• Brano proposto:
--
Purtroppo, stiamo camminando, camminiamo verso un traguardo che vede, e che forse vuole, cocciutamente, l’uomo al servizio della società. Molti forse sono anche soddisfatti di questa condizione. L’uomo che si apre agli altri. Che si apre alla società. Ma non basta! È necessario “un braccio” di ritorno. L’uomo si deve aprire alla società; deve essere a servizio della società. Ma anche la società, gli altri, il prossimo, i tanti prossimi devono essere a servizio dell’uomo. Del singolo uomo. Oggi, viceversa, l’uomo è al servizio della società. Lo domina. I suoi apparati burocratici hanno preso il sopravvento sull’uomo. Sull’imprenditore. Sul lavoratore. Sulla sua capacità di iniziativa. Sul suo darsi da fare. Sul suo spendersi a servizio del benessere di tutti. La conferma? Il bilancio dello Stato e degli altri enti pubblici. I bilanci pubblici sono una voragine. Soldi spesi male. Senza criterio. Sprecati. Atti che offendono la dignità degli uomini. L’esempio dello Scabec di Napoli è una riprova. Vergognosa è stata la gestione di chi ha retto quell’istituto. Vergognose anche le omissioni di chi avrebbe dovuto controllare quell’istituto e non lo ha fatto. Si mette impunemente, almeno finora, le mani nelle tasche dei cittadini. Dicendo a gran voce di servirli. I bilanci pubblici in disordine, come è noto, scaricano sulle generazioni future gli sprechi di oggi. Lo scialo, gli sperperi di oggi. Non solo rappresentano errori economici sono azioni vergognose sul piano morale. I bilanci pubblici provocano grandi disuguaglianze. Sacche di povertà. E chi dovrà provvedere?
Naturalmente sono settori e comparti sociali nei quali si dovrà intervenire. Rapidamente. Bisognerà assicurare alla giustizia i manigoldi. Bisognerà ripianare i bilanci. Ristabilendo la correttezza amministrativa. La legalità. Di tutti e di ciascuno. E ridare al “Pubblico” significato, valenza esaltando il ruolo che svolge nella società.
Insomma. Come ci insegnano i nostri Maggiori, il diritto individuale è sacrosanto. Ma va coniugato con la responsabilità collettiva. Il diritto individuale e la responsabilità collettiva è l’intreccio da considerare prioritario. E per il quale spendersi!”
--
Indica che cosa, secondo il brano, i bilanci pubblici in disordine scaricano sulle generazioni future. I dati non servono a nulla in questo esercizio.
--
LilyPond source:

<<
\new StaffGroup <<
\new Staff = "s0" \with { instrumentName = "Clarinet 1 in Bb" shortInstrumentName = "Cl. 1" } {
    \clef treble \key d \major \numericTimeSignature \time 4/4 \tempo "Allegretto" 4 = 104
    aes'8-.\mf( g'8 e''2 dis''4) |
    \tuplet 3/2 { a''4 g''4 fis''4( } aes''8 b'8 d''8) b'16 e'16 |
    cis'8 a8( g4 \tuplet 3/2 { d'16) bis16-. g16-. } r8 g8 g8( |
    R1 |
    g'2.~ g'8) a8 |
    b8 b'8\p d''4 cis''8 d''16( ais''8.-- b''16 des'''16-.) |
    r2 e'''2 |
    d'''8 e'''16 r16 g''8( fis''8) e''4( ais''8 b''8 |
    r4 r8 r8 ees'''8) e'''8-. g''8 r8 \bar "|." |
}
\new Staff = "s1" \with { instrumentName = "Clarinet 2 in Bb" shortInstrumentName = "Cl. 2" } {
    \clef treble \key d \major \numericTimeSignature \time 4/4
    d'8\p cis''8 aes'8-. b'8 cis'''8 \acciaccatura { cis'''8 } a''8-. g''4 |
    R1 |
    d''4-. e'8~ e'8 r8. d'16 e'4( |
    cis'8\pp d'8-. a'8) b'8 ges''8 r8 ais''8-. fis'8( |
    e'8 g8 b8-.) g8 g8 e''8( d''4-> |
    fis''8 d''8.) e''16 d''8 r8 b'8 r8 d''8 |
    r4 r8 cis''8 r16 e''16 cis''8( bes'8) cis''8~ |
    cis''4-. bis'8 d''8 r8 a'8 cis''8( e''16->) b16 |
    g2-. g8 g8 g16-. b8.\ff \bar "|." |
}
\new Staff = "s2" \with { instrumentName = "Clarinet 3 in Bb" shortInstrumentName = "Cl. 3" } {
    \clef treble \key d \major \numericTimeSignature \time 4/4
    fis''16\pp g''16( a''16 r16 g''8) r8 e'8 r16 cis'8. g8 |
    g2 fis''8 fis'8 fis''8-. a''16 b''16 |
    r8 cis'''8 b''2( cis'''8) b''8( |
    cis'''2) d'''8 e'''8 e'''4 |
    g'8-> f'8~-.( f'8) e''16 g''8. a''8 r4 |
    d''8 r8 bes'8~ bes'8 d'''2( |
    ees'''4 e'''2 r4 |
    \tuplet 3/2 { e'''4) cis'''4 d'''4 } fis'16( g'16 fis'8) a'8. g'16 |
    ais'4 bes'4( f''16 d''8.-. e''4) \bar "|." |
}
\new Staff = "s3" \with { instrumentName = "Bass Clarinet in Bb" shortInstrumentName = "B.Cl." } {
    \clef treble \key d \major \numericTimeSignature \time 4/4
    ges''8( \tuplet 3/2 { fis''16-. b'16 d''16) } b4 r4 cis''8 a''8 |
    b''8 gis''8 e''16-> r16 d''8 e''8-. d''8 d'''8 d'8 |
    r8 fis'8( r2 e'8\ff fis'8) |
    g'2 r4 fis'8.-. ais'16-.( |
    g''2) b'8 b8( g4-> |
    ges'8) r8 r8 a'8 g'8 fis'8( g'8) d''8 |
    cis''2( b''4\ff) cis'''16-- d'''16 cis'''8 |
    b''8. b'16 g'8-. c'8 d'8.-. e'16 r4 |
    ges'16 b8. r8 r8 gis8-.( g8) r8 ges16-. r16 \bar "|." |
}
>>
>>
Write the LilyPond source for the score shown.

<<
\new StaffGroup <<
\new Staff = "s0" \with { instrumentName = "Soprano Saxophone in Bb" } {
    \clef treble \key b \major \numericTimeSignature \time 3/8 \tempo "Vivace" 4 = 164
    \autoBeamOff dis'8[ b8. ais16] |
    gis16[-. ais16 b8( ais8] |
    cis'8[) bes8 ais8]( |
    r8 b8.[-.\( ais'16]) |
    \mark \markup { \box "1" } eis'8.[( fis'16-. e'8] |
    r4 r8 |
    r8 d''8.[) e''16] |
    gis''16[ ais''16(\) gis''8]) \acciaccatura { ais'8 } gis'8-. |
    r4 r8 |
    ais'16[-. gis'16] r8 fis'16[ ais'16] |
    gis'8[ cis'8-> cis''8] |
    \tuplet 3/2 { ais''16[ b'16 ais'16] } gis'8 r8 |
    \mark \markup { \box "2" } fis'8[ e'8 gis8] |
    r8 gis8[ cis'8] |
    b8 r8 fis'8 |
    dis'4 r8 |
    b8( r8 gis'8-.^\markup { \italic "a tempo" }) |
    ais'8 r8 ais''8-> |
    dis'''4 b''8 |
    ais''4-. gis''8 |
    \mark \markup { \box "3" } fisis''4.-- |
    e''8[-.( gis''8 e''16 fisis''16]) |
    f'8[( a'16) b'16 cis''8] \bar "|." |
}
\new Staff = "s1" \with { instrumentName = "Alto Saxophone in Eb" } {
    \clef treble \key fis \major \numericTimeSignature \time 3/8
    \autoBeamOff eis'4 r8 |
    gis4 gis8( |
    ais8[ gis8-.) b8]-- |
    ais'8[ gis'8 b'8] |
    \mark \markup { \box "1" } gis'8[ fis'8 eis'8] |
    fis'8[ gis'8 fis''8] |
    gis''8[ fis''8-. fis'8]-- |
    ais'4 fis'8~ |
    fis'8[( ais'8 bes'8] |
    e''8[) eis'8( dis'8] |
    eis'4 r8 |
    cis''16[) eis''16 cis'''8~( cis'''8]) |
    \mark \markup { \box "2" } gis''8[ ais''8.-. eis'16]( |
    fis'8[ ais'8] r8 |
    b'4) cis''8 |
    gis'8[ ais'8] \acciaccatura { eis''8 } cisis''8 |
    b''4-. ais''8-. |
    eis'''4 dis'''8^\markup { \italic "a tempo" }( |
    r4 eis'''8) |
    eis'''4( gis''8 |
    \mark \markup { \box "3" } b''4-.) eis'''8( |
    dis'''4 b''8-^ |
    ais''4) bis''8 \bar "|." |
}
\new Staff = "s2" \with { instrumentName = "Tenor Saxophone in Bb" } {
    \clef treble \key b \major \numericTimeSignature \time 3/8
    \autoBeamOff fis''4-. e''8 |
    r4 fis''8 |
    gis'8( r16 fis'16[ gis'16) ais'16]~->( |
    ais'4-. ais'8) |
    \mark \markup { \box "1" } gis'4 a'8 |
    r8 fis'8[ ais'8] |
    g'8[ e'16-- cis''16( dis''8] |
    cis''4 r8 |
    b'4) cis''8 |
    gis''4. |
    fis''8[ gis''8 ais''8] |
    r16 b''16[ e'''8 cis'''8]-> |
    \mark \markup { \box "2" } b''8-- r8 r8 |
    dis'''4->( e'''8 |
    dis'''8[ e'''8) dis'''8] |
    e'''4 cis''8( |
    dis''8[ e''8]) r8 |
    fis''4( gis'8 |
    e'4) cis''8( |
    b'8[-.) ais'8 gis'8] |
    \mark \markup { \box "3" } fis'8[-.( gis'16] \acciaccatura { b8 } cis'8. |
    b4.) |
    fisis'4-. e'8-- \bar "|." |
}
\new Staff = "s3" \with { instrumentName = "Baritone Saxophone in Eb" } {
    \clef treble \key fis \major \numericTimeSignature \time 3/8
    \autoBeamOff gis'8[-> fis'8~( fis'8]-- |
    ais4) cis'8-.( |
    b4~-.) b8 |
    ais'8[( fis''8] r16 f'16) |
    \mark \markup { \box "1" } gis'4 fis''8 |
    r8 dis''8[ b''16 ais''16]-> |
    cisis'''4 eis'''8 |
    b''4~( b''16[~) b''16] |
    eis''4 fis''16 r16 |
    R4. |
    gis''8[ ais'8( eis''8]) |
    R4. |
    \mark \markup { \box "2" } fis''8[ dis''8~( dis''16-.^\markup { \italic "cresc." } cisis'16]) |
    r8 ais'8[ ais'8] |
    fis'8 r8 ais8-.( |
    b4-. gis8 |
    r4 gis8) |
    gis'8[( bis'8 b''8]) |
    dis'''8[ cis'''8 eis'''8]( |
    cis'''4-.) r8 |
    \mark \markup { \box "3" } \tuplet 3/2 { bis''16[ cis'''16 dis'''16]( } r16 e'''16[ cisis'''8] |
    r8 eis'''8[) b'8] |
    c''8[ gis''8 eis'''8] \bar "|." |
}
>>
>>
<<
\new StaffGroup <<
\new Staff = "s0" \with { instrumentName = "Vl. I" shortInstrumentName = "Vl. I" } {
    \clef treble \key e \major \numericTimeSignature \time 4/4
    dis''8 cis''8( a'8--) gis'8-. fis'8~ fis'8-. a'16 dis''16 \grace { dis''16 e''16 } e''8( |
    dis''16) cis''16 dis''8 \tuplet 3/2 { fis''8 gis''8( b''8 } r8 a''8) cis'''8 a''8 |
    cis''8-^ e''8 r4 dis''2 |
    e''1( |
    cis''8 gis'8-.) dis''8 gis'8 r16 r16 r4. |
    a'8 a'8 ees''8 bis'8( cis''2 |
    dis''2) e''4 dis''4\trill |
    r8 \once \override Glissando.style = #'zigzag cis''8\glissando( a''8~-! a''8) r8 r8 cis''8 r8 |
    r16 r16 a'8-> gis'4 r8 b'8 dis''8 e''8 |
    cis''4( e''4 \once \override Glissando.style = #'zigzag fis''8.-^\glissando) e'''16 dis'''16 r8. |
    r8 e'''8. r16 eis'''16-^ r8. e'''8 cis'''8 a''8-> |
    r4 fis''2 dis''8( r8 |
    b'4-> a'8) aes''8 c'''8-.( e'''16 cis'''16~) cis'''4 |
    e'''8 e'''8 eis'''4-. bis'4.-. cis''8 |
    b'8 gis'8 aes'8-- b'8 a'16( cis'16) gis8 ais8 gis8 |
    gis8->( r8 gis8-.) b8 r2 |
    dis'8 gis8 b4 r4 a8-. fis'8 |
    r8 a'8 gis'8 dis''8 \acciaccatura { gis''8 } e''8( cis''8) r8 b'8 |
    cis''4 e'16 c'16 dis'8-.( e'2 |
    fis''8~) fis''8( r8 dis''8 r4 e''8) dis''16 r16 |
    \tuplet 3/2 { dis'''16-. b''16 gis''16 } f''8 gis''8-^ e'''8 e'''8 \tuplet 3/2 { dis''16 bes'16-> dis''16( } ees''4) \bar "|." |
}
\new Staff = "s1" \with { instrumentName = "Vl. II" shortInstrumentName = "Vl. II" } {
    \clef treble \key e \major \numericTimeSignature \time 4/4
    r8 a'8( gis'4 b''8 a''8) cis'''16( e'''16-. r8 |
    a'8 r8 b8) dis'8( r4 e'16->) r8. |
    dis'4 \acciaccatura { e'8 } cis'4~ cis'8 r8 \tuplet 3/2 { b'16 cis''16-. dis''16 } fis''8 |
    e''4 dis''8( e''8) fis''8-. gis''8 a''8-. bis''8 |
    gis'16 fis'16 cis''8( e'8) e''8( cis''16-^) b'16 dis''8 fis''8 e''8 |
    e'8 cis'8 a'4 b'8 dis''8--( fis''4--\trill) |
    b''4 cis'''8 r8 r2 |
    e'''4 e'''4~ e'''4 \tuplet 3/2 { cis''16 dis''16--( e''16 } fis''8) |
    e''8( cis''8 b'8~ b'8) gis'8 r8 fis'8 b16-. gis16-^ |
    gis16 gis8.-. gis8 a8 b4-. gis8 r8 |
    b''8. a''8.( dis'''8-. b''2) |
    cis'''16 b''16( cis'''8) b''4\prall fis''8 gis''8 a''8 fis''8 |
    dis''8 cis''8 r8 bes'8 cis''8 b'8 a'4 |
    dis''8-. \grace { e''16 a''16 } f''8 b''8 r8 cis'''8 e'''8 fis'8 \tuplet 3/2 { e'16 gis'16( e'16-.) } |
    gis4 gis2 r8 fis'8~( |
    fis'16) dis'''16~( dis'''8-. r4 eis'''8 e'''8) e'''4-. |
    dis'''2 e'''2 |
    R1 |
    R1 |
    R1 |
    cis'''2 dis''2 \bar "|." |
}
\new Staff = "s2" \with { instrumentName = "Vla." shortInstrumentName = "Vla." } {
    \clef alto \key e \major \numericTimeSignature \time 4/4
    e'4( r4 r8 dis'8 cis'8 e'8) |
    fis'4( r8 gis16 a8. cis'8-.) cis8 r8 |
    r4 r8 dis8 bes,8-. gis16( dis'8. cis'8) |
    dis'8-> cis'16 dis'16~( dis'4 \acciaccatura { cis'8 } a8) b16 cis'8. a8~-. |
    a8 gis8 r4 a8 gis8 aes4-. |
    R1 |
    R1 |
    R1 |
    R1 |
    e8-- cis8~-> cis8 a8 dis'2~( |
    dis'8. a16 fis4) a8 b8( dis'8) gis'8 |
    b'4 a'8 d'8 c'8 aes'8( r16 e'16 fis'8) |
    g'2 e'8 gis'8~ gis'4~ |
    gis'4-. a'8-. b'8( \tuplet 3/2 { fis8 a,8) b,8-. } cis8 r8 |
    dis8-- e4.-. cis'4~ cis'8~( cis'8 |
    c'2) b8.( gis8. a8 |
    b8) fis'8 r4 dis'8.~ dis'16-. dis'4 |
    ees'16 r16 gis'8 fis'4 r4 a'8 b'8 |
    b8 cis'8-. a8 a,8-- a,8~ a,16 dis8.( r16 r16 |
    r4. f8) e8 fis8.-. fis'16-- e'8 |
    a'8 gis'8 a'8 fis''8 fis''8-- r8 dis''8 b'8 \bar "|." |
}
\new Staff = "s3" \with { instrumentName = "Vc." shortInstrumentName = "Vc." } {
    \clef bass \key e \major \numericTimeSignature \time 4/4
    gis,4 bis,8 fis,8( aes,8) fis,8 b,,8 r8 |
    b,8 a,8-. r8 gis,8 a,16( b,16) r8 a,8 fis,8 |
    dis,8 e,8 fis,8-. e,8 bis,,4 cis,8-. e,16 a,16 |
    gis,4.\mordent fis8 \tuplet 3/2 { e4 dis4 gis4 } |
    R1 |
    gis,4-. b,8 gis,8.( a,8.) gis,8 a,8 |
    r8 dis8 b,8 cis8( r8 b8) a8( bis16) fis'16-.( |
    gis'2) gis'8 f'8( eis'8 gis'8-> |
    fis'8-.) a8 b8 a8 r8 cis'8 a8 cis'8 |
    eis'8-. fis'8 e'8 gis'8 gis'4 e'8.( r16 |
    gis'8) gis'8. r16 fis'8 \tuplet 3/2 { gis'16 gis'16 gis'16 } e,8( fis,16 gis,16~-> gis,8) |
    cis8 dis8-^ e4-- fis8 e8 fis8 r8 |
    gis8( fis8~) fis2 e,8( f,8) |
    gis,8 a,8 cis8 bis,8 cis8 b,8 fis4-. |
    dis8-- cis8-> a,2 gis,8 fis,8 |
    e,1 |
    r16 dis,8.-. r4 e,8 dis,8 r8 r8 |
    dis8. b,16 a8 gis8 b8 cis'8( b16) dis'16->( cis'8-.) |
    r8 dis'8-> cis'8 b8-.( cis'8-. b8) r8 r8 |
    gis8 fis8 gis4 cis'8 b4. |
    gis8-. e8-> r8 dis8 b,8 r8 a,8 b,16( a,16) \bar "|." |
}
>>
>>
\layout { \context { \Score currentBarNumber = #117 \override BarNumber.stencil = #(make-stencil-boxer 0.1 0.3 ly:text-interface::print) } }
--
• Risposta: Scaricano sulle generazioni future gli sprechi di oggi.